_PROBLEM DETAILS_. Everything from the line holding "right hip: (55, 345)" to the end of the listing below should be copied exactly, line for line, minus the pictures.

BEGIN GIVEN ENTRIES

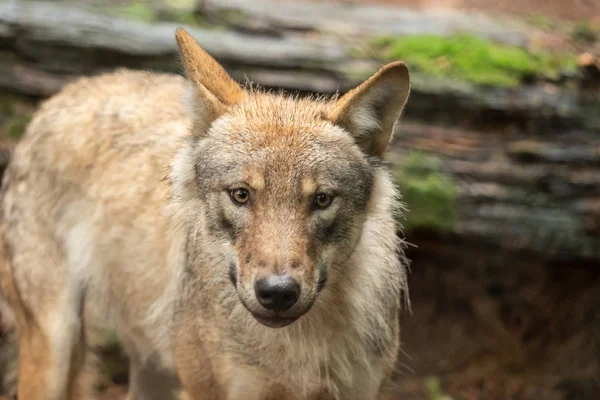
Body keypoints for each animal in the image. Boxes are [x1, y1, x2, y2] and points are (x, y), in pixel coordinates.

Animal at [0, 28, 410, 400]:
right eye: (241, 195)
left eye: (322, 200)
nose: (277, 293)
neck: (298, 348)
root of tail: (63, 94)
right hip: (55, 345)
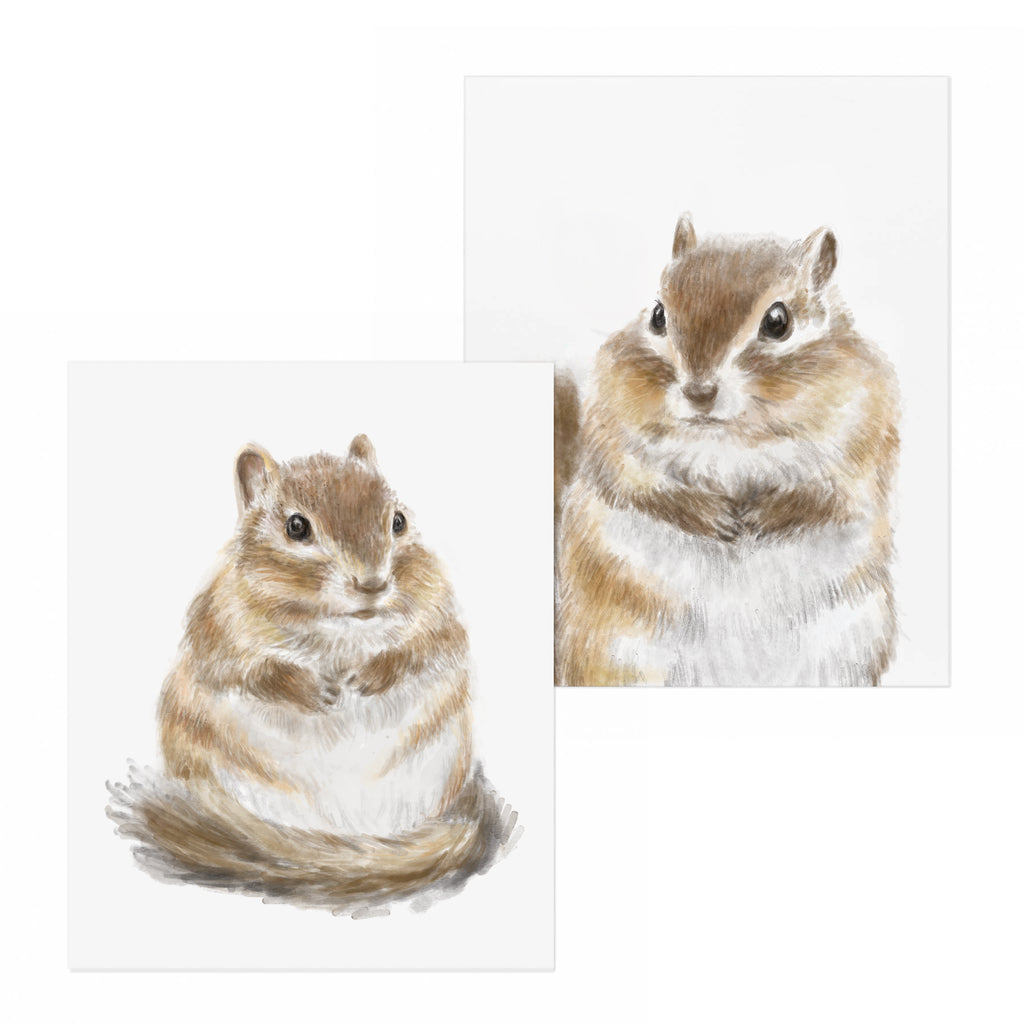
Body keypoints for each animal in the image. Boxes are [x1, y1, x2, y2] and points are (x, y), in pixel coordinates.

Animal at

END GIVEN ENTRIES

_TASK RESULT_.
right hip: (55, 345)
Body keypoints for each animal in the image. Boxes are [x1, y1, x2, y2] and points are (x, y), in pixel coordinates.

Animal at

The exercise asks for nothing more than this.